This reverts commit 9120d9d88aa587e4ffda1ee9aa8c3dcf8f764f7e.
commit 4ceb1500582236e98bdb141116821a5857f75a76
git status
On branch organization
Your branch is ahead of 'origin/organization' by 1 commit.
(use "git push" to publish your local commits)
nothing to commit, working tree clean
ls
CONTRIBUTING.md README.md scratch.ipynb src
LICENSE.md docs setup.py tests
8.6. Commit messages are essential#
A git commit message must exist and is always for people, but can also be for machines.
the conventional commits standard is a format of commits
if you use this, then you can use automated tools to generate a full change log when you release code
8.8. Badges#
Export your git log for your KWL main branch to a file called gitlog.txt and commit that as exported to the branch for this issue. note that you will need to work between two branchse to make this happen. Append a blank line,
## Commands
, and another blank line to the file, then the command history used for this exercise to the end of the file.In commit-def.md compare two of the four ways we described a commit today in class. How do the two descriptions differ? How does defining it in different ways help add up to improve your understanding?

* Aim of the exercise *
Please update the git excerpt starting with "commit 4ceb1500582236e98bdb141116821a5857f75a76" and going on through "be for machines.", and replace "organization" with "cleanup". You won't need the rows.

* Given information *
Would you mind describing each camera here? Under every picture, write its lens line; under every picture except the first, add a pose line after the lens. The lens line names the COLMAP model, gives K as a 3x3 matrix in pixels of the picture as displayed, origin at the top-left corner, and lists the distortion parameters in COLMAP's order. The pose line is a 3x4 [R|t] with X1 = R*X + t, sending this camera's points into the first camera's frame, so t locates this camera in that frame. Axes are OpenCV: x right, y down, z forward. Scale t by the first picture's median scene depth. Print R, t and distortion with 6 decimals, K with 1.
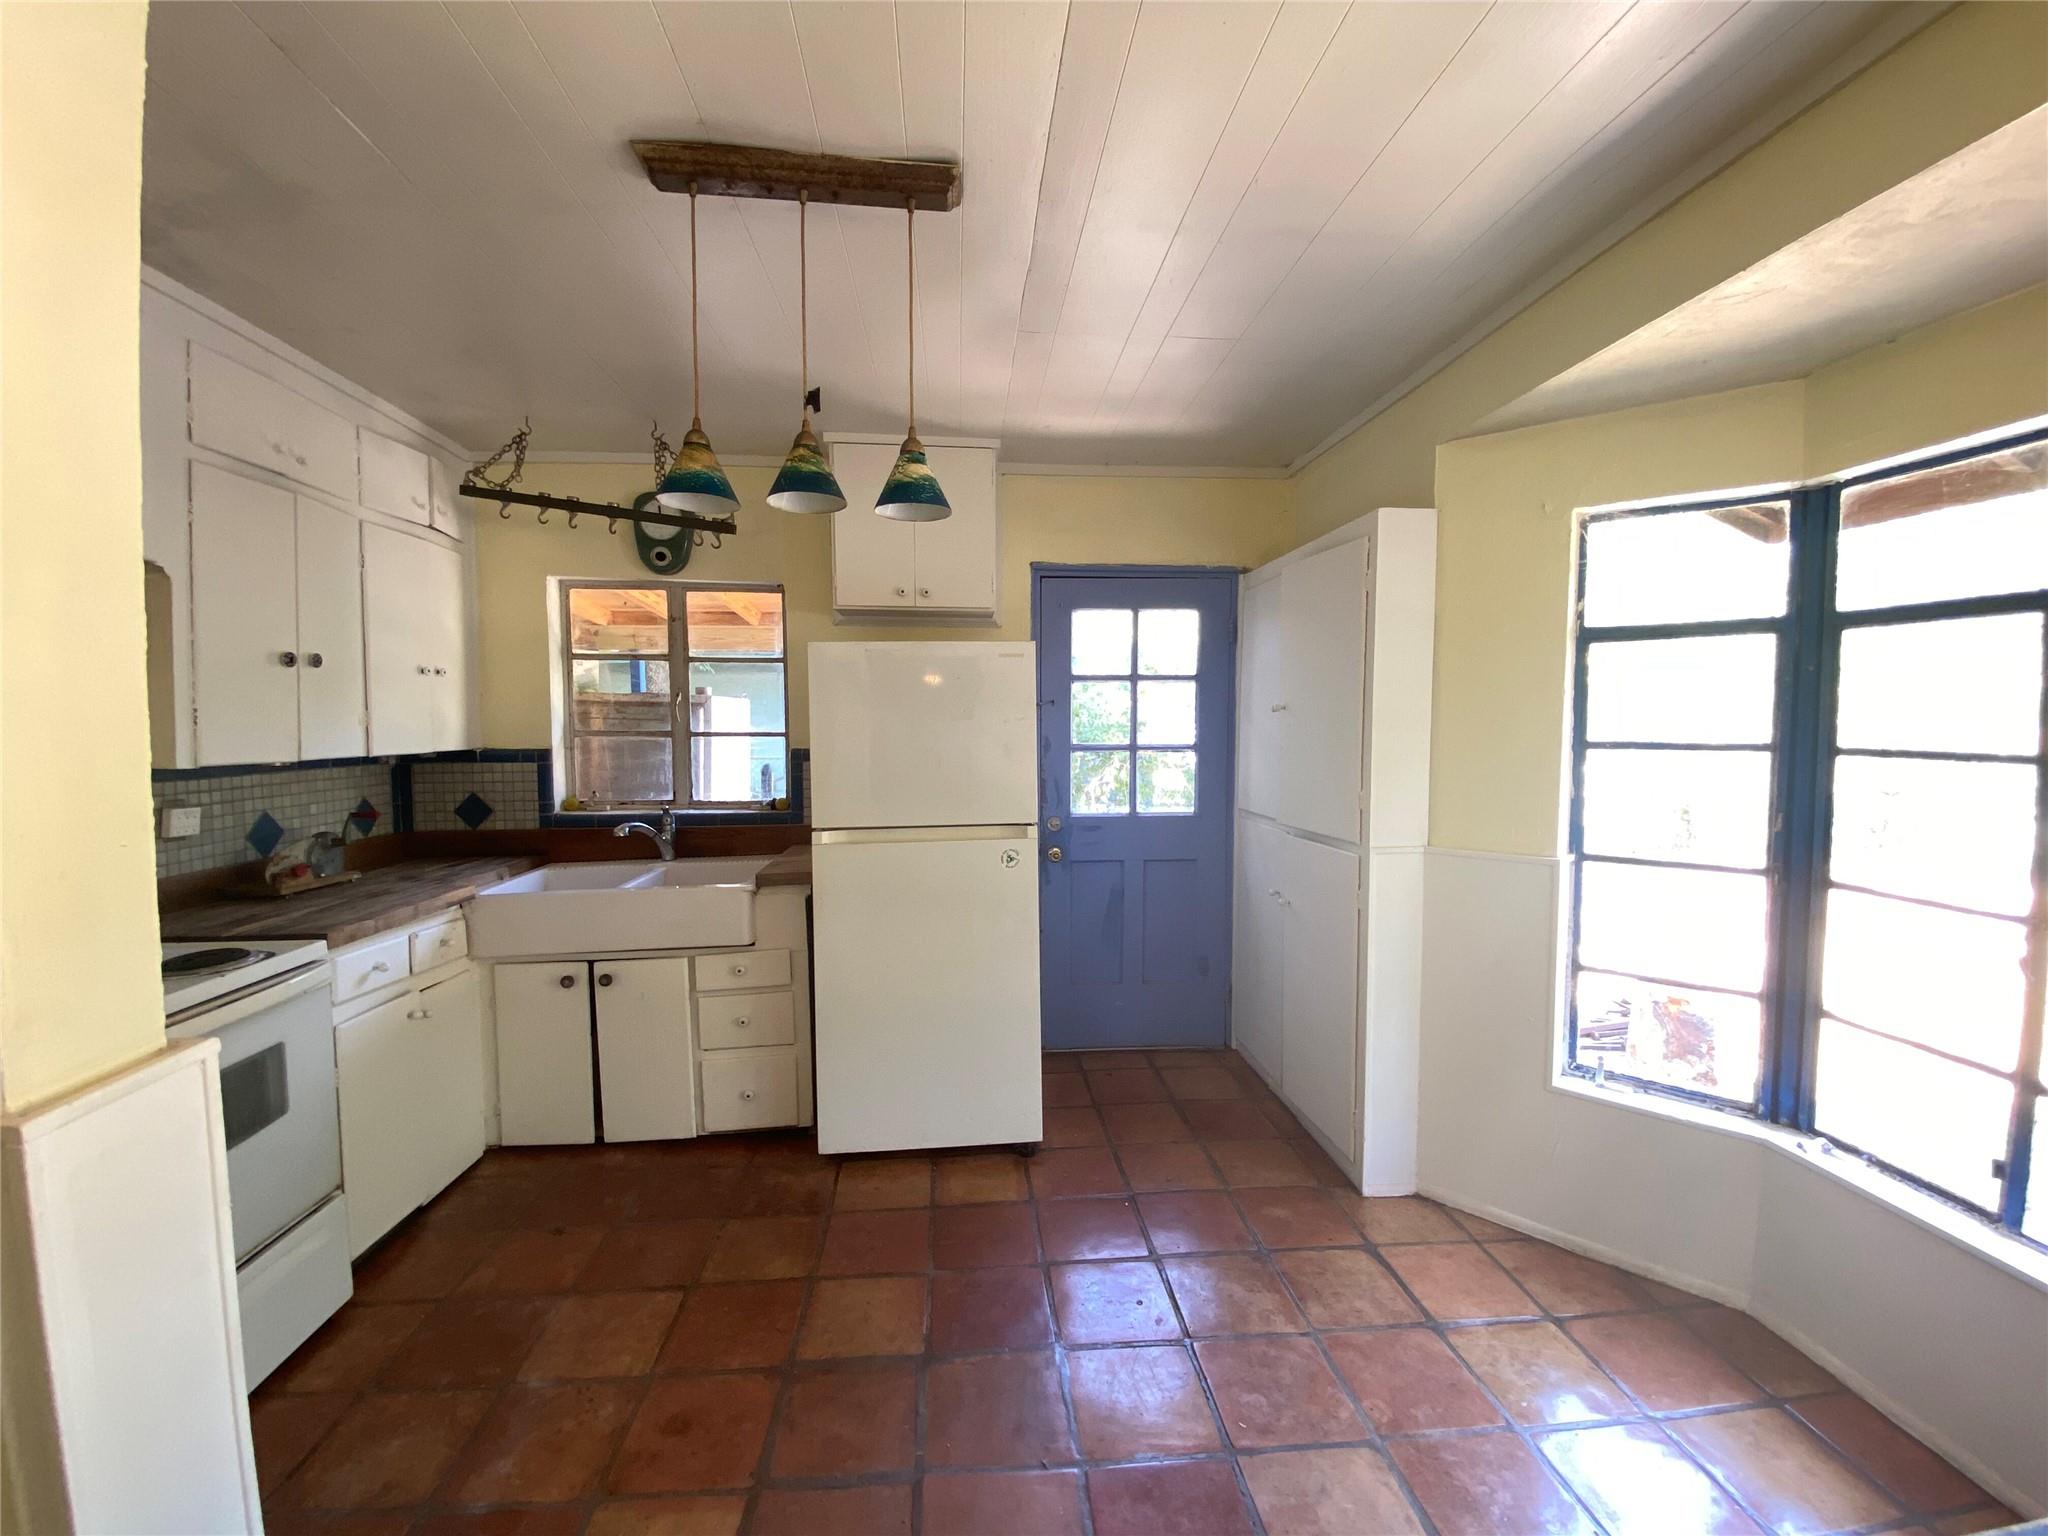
lens RADIAL K [[843.3, 0, 1024.0], [0, 843.3, 768.0], [0, 0, 1]] dist [0.035360, -0.021478]
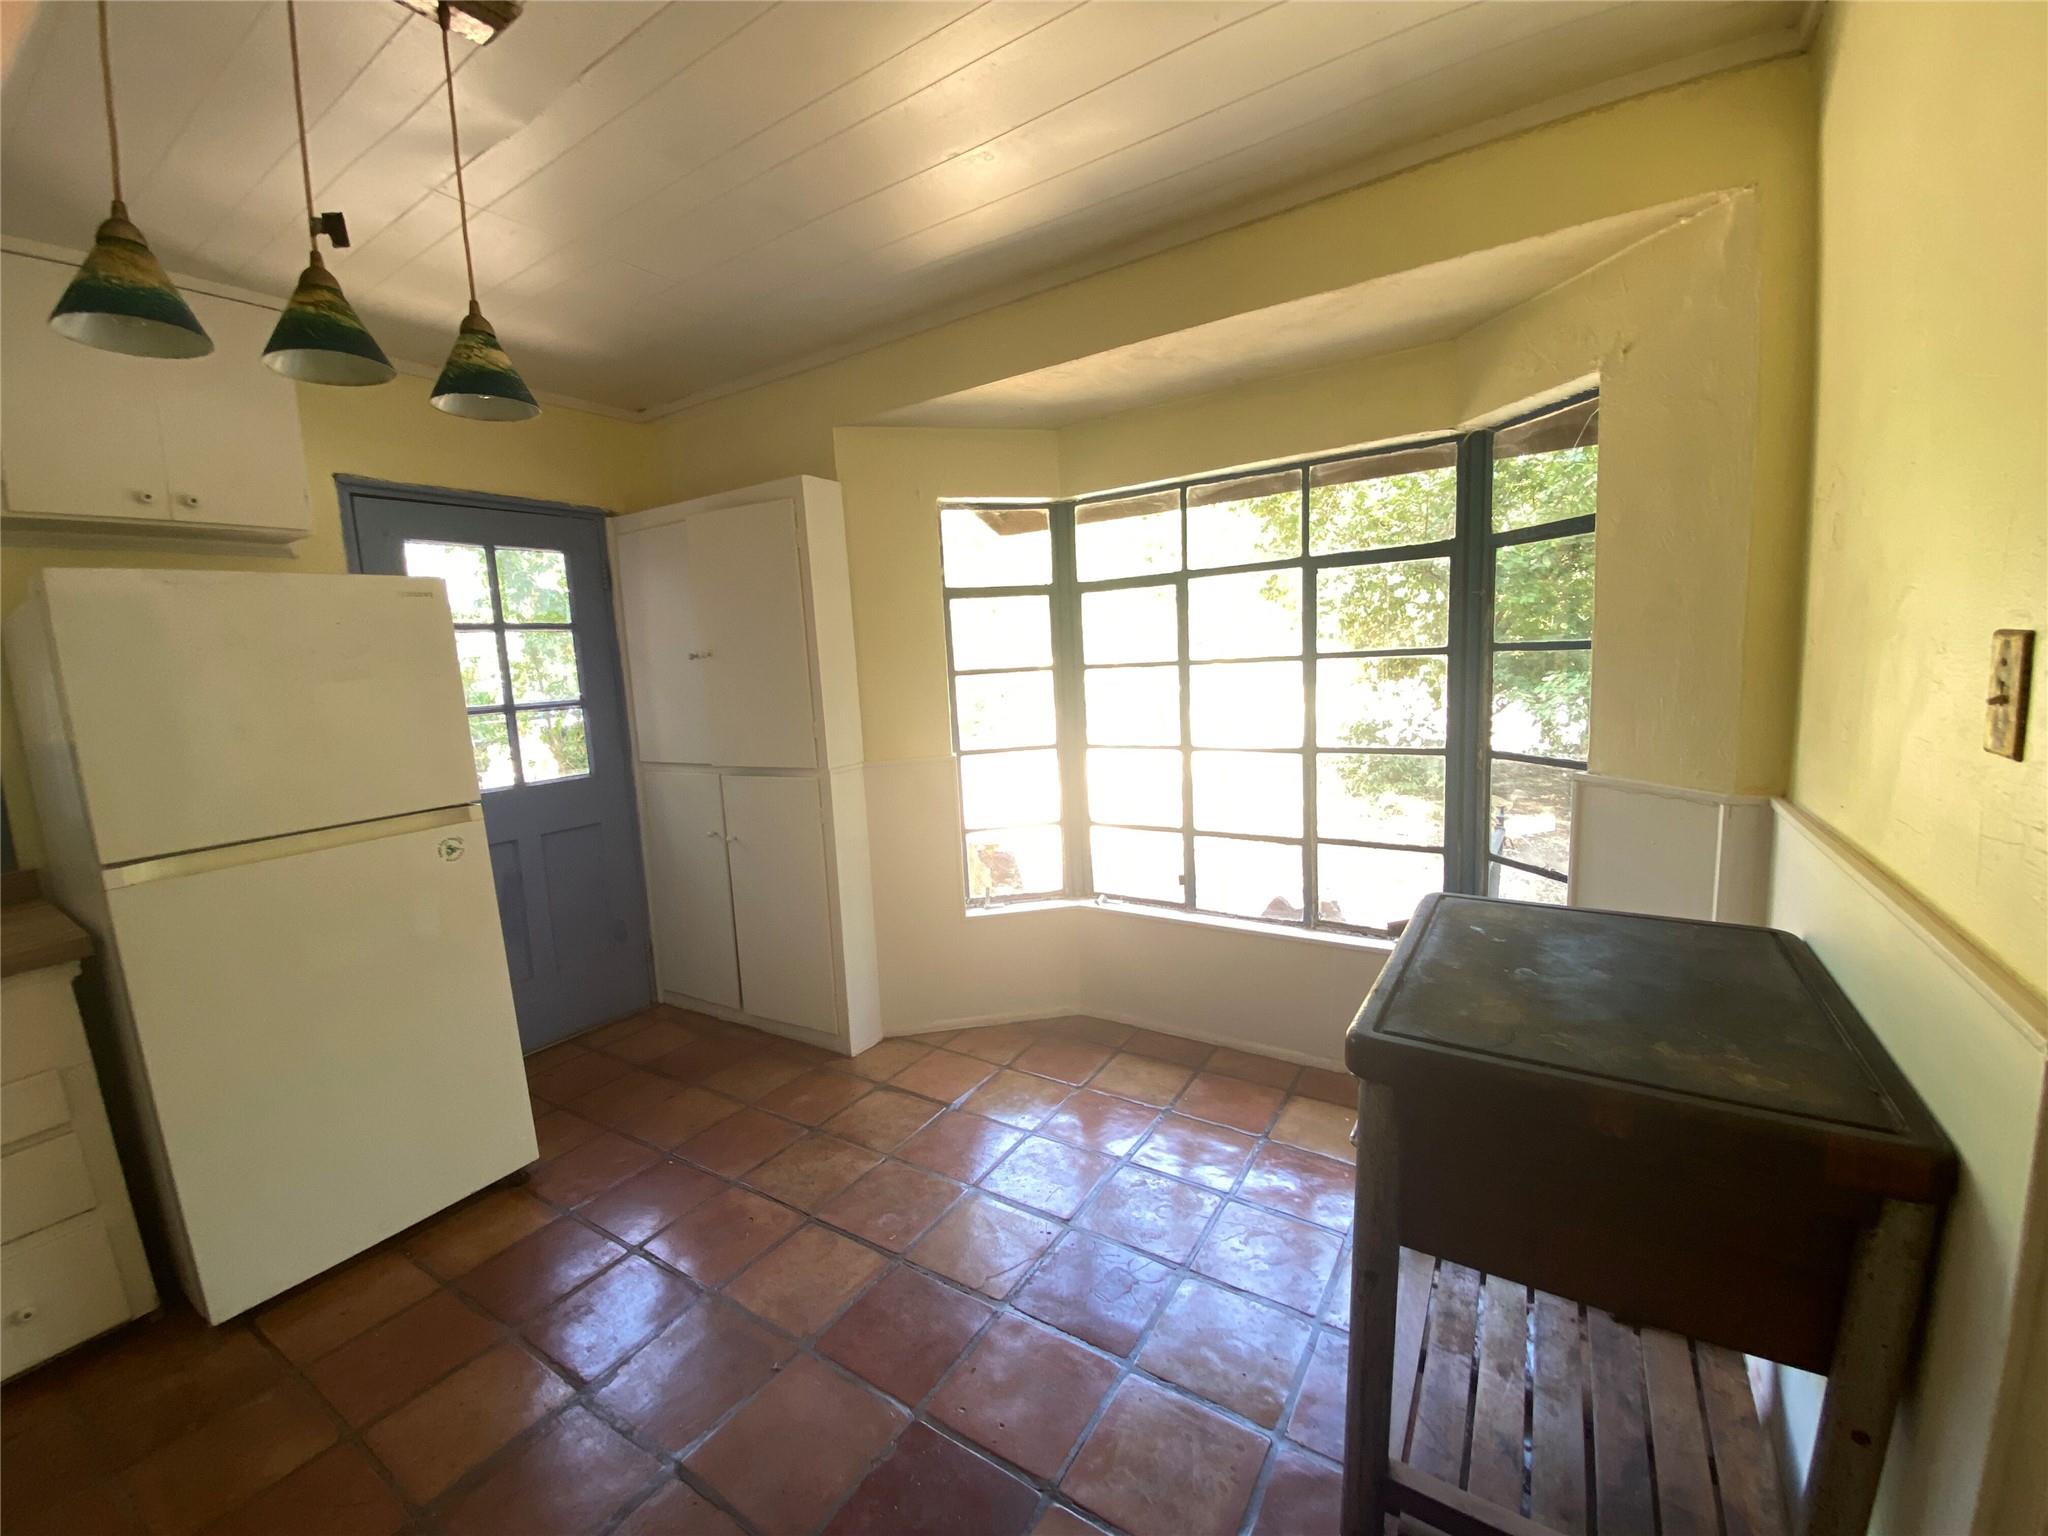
lens RADIAL K [[827.2, 0, 1024.0], [0, 827.2, 768.0], [0, 0, 1]] dist [0.055370, -0.032571]
pose [[0.622274, -0.137391, 0.770648, -0.295458], [0.096614, 0.990430, 0.098560, 0.003650], [-0.776814, 0.013124, 0.629593, 0.060230]]
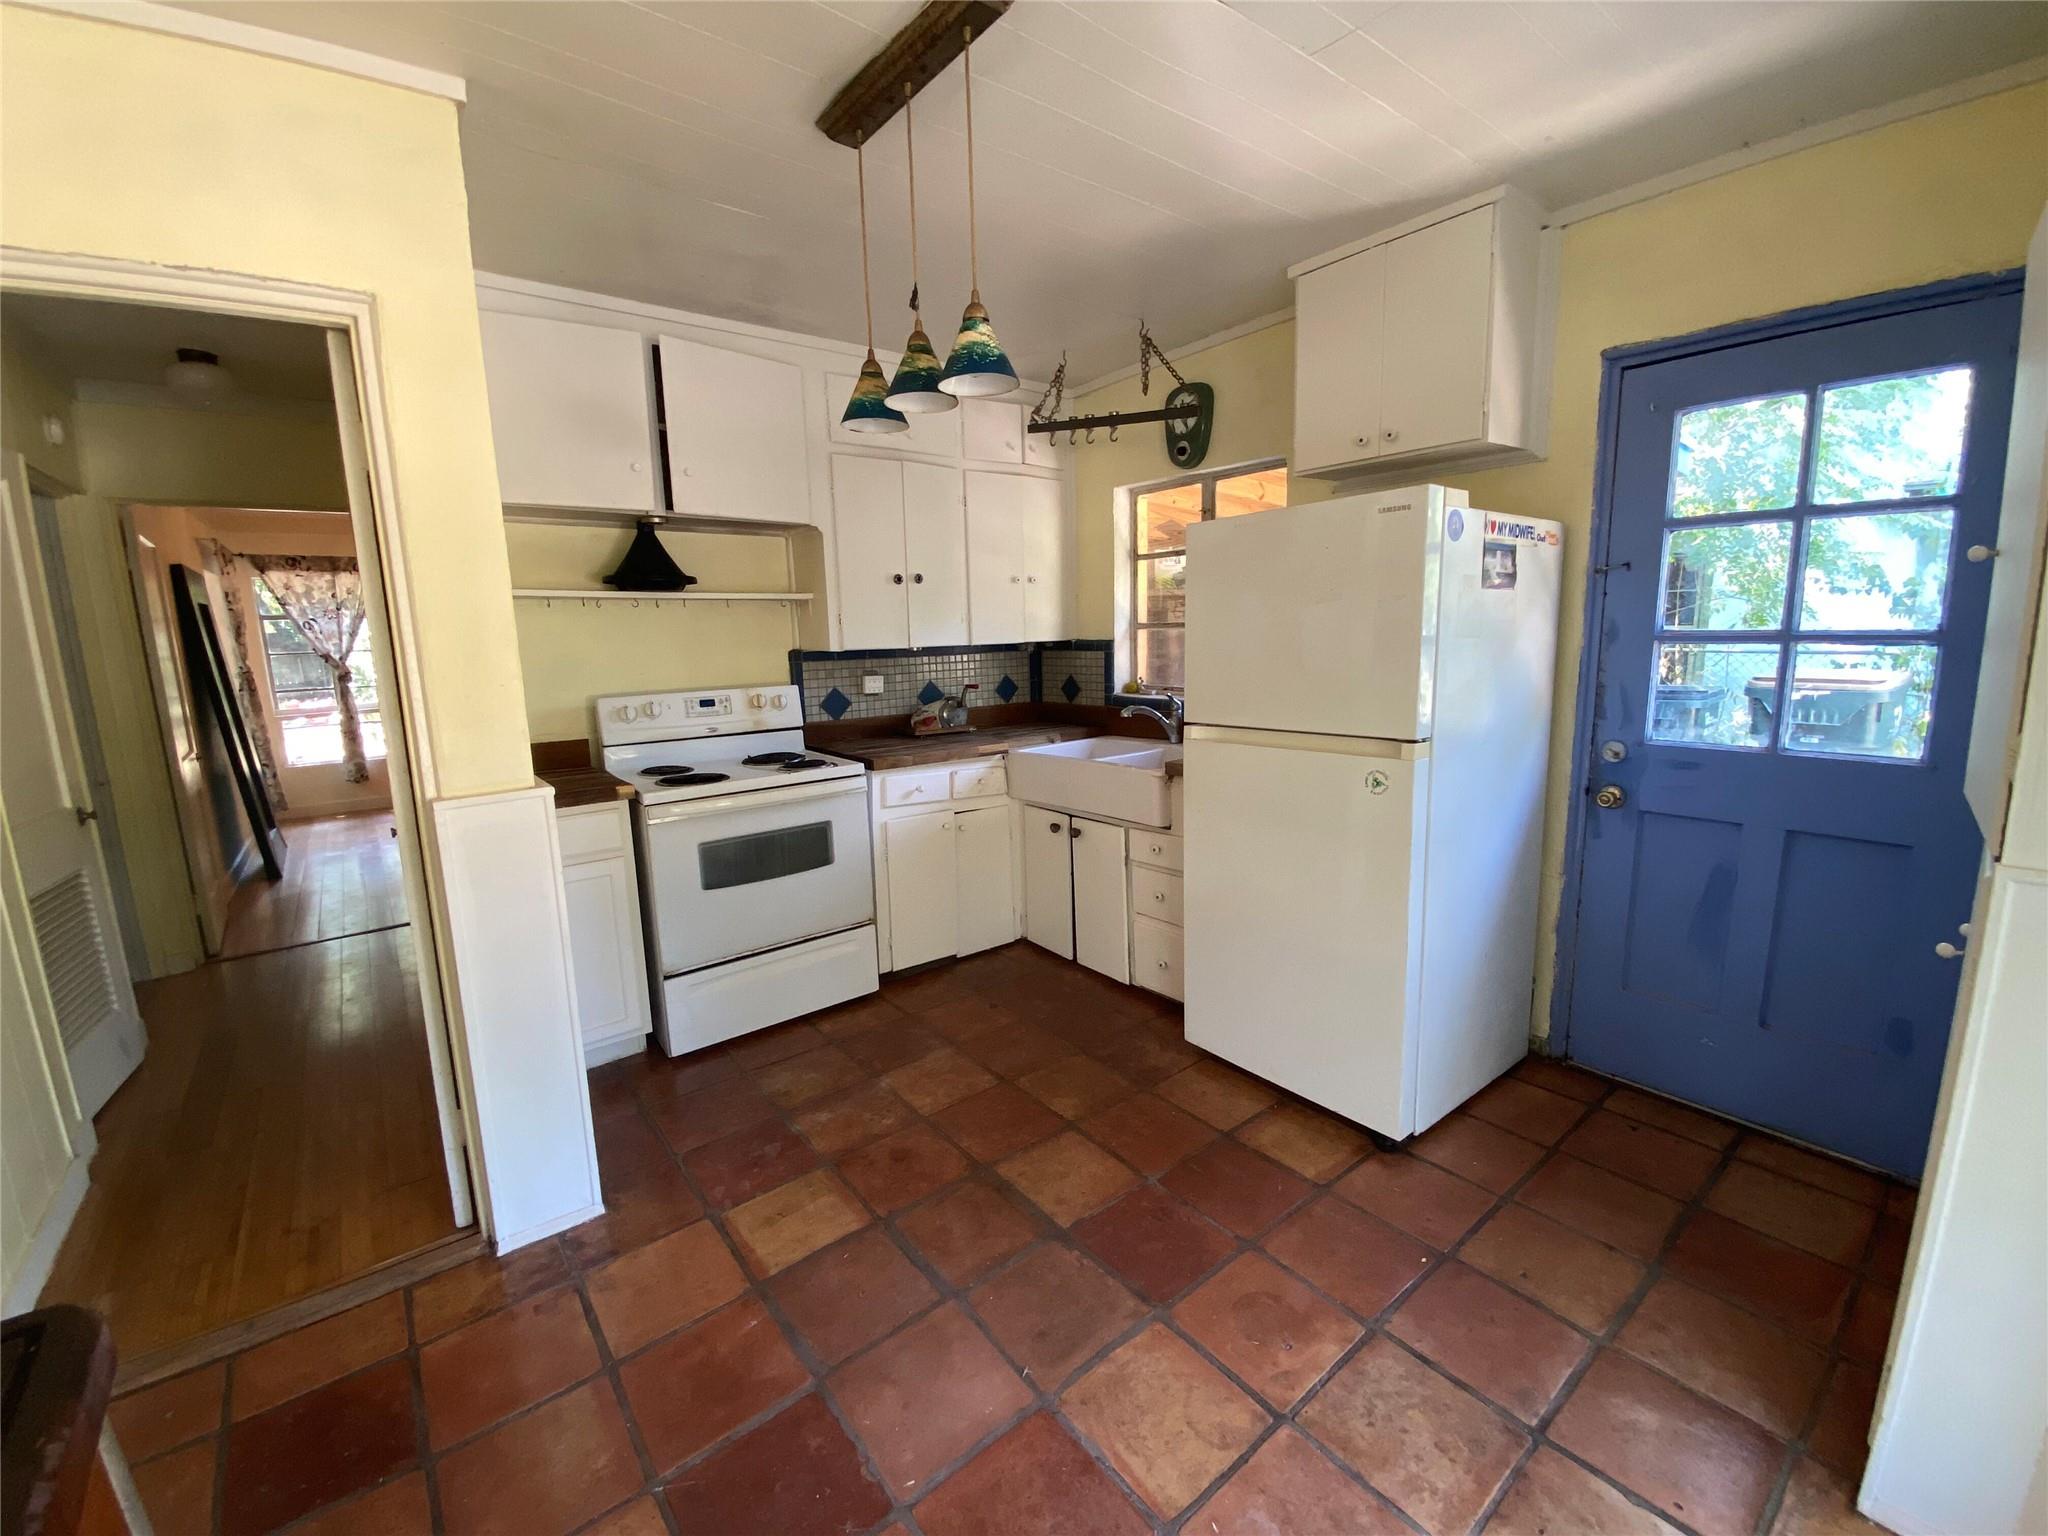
lens RADIAL K [[839.5, 0, 1027.5], [0, 839.5, 766.1], [0, 0, 1]] dist [0.094746, -0.060663]
pose [[0.557322, 0.125975, -0.820685, 0.464369], [-0.020633, 0.990219, 0.137986, -0.009662], [0.830040, -0.059969, 0.554470, 0.303275]]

* Answer *
commit 4ceb1500582236e98bdb141116821a5857f75a76
git status
On branch cleanup
Your branch is ahead of 'origin/cleanup' by 1 commit.
(use "git push" to publish your local commits)
nothing to commit, working tree clean
ls
CONTRIBUTING.md README.md scratch.ipynb src
LICENSE.md docs setup.py tests
8.6. Commit messages are essential#
A git commit message must exist and is always for people, but can also be for machines.